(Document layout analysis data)
------------------------------
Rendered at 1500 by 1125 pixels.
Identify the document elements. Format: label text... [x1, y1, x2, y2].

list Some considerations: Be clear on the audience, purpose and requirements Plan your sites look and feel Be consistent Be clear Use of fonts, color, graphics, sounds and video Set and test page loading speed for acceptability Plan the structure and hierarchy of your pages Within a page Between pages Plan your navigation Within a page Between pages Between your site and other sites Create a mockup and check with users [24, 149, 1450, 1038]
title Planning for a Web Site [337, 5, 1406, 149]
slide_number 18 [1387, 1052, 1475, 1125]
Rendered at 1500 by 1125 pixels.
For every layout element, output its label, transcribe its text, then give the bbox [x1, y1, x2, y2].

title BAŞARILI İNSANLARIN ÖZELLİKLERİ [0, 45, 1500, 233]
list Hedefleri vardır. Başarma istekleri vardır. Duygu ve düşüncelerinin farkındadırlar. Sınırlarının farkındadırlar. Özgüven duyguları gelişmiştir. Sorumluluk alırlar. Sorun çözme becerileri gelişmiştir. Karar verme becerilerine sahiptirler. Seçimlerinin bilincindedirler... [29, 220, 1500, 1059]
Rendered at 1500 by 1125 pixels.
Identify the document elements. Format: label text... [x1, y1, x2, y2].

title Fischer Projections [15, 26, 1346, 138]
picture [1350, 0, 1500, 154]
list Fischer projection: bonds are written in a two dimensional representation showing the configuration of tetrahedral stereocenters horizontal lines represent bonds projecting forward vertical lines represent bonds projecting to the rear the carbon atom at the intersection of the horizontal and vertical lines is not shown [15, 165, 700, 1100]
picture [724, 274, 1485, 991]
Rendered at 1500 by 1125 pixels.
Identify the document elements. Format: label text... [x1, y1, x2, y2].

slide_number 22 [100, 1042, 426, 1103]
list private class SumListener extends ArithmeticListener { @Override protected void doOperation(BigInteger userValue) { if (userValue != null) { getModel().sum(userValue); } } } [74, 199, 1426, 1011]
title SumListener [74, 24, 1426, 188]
------------------------------
→ Try it:
The records shown above should be given again word for word.

→ Written response:
Rendered at 1500 by 1125 pixels.
Identify the document elements. Format: label text... [x1, y1, x2, y2].

list Some considerations: Be clear on the audience, purpose and requirements Plan your sites look and feel Be consistent Be clear Use of fonts, color, graphics, sounds and video Set and test page loading speed for acceptability Plan the structure and hierarchy of your pages Within a page Between pages Plan your navigation Within a page Between pages Between your site and other sites Create a mockup and check with users [24, 149, 1450, 1038]
title Planning for a Web Site [337, 5, 1406, 149]
slide_number 18 [1387, 1052, 1475, 1125]
Rendered at 1500 by 1125 pixels.
For every layout element, output its label, transcribe its text, then give the bbox [x1, y1, x2, y2].

title BAŞARILI İNSANLARIN ÖZELLİKLERİ [0, 45, 1500, 233]
list Hedefleri vardır. Başarma istekleri vardır. Duygu ve düşüncelerinin farkındadırlar. Sınırlarının farkındadırlar. Özgüven duyguları gelişmiştir. Sorumluluk alırlar. Sorun çözme becerileri gelişmiştir. Karar verme becerilerine sahiptirler. Seçimlerinin bilincindedirler... [29, 220, 1500, 1059]
Rendered at 1500 by 1125 pixels.
Identify the document elements. Format: label text... [x1, y1, x2, y2].

title Fischer Projections [15, 26, 1346, 138]
picture [1350, 0, 1500, 154]
list Fischer projection: bonds are written in a two dimensional representation showing the configuration of tetrahedral stereocenters horizontal lines represent bonds projecting forward vertical lines represent bonds projecting to the rear the carbon atom at the intersection of the horizontal and vertical lines is not shown [15, 165, 700, 1100]
picture [724, 274, 1485, 991]
Rendered at 1500 by 1125 pixels.
Identify the document elements. Format: label text... [x1, y1, x2, y2].

slide_number 22 [100, 1042, 426, 1103]
list private class SumListener extends ArithmeticListener { @Override protected void doOperation(BigInteger userValue) { if (userValue != null) { getModel().sum(userValue); } } } [74, 199, 1426, 1011]
title SumListener [74, 24, 1426, 188]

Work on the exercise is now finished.